You may recall from high school physics that light exhibits characteristics of both particles and waves. Different light attributes may be better thought of in terms of one or the other. For example, brightness is a function of the number of light particles — photons — arriving per unit time, whereas colour is a wave-like phenomenon, depending on the wavelength of those photons. For a given colour, increased brightness means having more photons arriving, not that the individual photons are themselves brighter.
(Note that I am being incredibly slipshod with the terminology here. As we’ll discuss in a little while, colour and brightness are not really attributes of the light at all, they are perceptual properties. But they’re a useful shorthand precisely because of that subjective familiarity.)
The energy of an individual photon depends on its wavelength or (reciprocally) frequency. Short wavelength photons have high frequencies and high energies, longer wavelengths have lower frequencies and lower energies. High energy photons can be damaging to biological tissues; lower energies can be harder to detect and broadly require larger sensory apparatus to distinguish from noise. That roughly 400 to 700 nm wavelength range of visible light represents a sort of Goldilocks zone of relatively harmless detectability in the context of human physiology. Visibility is not some physical property of light, it’s just how things are for us. Other animals will have different sensitivity ranges.
Light travels in straight lines at — famously — a constant speed. In a vacuum, that is. Matter complicates the picture in various ways. Usefully, we can think of the speed varying according to the medium through which the light is passing. Changes in medium induce speed changes and these lead to path changes. We can see this in effects such as heat haze, where fluctuating air density gives rise to wobbling. But in particular, crossing over distinct boundaries between different media — say between the air and a piece of glass — can alter the direction of the light, which we call refraction. This turns out to be super important.
If we want to use light as a medium for gathering information about the outside world, it’s helpful to know where it’s coming from. It’s not absolutely essential — there may still be some value in getting a general impression of aggregate lightness or darkness, and there are animals that do just that, but that only really scratches the surface of what we tend to think of as “vision”.
Assuming we have some kind of light detector — maybe some silver nitrate on a film or plate, a photodiode, or a nerve cell containing photosensitive pigments, whatever — if light reaches it simultaneously from different locations in the world, the information from each location will just pile up together in the detector’s response as an indistinguishable blur and we won’t be able to unpick which bit relates to what. What we would like is some form of spatial organisation, so that the light from one place all goes to the same detection point, while light from other places goes to other points.

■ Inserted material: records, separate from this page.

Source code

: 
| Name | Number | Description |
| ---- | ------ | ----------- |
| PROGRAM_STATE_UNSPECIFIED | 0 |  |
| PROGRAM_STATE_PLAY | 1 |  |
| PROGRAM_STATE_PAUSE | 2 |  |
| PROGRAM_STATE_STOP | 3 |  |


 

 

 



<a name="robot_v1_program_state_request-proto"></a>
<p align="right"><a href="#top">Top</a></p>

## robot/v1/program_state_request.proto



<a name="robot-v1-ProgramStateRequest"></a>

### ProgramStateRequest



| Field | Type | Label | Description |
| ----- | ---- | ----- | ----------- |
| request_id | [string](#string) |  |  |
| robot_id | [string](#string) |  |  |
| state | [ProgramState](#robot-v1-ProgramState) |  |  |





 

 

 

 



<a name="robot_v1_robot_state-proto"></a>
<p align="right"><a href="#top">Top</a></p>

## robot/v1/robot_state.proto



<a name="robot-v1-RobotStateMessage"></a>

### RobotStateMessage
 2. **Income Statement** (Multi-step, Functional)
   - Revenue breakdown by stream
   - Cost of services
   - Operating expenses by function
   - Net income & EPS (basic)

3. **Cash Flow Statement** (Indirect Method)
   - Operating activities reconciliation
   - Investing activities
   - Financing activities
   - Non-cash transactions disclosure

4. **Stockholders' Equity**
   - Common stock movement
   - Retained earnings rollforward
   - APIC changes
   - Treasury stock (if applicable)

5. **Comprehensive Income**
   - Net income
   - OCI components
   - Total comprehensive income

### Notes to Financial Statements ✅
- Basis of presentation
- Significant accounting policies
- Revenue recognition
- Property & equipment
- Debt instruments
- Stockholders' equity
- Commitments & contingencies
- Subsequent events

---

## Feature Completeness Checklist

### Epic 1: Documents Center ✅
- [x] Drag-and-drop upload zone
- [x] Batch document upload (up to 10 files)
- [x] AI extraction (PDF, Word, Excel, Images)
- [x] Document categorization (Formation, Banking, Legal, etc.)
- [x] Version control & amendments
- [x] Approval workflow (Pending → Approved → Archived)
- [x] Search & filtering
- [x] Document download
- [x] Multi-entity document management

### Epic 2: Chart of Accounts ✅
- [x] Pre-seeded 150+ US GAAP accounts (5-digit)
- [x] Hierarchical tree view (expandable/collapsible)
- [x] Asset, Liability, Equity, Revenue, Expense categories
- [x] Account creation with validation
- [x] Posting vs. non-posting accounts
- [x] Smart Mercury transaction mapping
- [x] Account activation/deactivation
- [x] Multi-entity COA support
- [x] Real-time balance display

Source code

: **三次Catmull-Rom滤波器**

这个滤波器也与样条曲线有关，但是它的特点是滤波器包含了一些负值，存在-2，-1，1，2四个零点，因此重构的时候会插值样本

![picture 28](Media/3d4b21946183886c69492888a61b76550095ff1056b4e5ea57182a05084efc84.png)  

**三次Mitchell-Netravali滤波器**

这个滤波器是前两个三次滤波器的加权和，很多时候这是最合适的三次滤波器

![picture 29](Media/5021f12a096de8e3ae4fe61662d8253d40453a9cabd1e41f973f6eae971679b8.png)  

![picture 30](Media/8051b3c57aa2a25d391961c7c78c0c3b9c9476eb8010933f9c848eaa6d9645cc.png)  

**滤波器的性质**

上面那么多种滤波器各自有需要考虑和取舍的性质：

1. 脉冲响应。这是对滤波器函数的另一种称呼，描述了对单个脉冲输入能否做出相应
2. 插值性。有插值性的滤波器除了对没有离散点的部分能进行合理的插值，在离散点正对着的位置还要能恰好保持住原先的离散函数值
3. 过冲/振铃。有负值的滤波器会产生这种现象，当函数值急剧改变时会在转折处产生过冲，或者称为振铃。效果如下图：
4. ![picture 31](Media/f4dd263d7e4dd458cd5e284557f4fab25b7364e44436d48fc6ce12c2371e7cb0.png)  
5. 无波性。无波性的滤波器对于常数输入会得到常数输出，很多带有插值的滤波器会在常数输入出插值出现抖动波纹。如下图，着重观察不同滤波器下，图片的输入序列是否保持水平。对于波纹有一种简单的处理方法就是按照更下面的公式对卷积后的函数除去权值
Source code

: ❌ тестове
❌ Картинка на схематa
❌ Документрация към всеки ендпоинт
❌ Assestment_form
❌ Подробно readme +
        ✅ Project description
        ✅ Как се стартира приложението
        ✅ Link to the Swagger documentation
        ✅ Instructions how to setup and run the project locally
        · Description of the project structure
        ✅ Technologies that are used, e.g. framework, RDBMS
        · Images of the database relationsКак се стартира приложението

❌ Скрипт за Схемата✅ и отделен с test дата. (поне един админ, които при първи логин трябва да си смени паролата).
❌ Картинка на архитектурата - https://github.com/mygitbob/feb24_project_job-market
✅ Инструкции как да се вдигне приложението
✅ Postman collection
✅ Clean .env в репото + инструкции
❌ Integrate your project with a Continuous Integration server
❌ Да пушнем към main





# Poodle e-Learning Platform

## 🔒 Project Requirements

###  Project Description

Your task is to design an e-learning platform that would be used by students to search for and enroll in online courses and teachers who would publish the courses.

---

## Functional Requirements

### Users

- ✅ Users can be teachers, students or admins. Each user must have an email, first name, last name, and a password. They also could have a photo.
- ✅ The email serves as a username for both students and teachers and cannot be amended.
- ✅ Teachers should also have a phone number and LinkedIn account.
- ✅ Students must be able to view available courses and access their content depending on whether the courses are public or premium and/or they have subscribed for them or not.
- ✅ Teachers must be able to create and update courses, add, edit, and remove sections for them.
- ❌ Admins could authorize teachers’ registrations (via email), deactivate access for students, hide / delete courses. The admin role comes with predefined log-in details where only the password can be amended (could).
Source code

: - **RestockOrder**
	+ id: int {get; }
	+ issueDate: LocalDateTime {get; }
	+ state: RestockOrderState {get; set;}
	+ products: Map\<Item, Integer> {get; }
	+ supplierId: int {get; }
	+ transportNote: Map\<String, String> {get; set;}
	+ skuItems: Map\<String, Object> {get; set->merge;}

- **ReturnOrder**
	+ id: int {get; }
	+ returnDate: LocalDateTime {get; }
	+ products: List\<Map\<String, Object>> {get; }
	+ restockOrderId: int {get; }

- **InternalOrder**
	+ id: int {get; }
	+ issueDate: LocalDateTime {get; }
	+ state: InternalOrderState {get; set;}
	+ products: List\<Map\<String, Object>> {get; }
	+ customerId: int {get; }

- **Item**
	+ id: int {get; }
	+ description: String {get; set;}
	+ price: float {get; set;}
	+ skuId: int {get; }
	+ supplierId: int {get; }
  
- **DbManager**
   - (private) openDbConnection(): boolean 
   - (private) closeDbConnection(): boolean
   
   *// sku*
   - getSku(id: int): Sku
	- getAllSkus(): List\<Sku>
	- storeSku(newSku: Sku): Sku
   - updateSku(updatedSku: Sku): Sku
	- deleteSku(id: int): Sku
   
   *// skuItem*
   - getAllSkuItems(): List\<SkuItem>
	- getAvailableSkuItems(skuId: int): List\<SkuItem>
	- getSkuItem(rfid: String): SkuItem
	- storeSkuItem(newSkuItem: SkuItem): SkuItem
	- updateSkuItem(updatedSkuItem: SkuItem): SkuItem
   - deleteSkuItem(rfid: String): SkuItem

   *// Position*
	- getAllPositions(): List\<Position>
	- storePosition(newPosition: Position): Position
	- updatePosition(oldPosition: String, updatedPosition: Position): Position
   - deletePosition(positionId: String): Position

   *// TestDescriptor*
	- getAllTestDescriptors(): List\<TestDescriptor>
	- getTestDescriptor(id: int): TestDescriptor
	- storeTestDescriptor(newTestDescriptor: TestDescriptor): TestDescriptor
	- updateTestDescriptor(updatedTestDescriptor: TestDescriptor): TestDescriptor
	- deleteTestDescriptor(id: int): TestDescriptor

One way to do this is to restrict the possible straight line paths of the light by forcing it all through the same point in space — a pinhole aperture. All the light arriving at any detector must be coming from exactly the direction of the pinhole because there’s nowhere else to go. This kind of setup is nice and simple and does occur in nature, especially in simpler organisms, requiring a lot less physiological machinery to evolve and build. But it has the disadvantage of capturing only a tiny fraction of the available light, discarding a lot of potentially useful information and reducing signal to noise.
An alternative is to have a larger aperture and use refraction through the curved surface boundaries of a lens to differentially bend the light passing through it, bringing the light to focus at the detector. Lens systems are harder to build than pinholes, both for human engineers and for biology, but they allow the capture of more light and more information.
The detector at a focused point has good information about one specific external position. If we have many detectors at many locations, that gives us a spatial map of optical information over a whole visual field — which is to say, an image.
Of course, focus is not perfect and not the same everywhere. Lenses will only bring to focus some parts of the external world — some range of distances from the lens. Detectors at well focused points will get strongly localised information, those where the focus is less good will receive light from a wider range of external regions and be correspondingly more imprecise, more blurry.
We are probably all familiar with this kind of locally focused imaging from using cameras, which combine a lens system for light gathering and focusing with some kind of spatial array of detectors — like a film frame or CCD — to perform the actual image capture.
Human vision is quite unlike photography in various important ways, some of which we’ll get into. But there are also enough structural similarities in the early stages that cameras are at least analogically useful as a model for starting to think about eyes.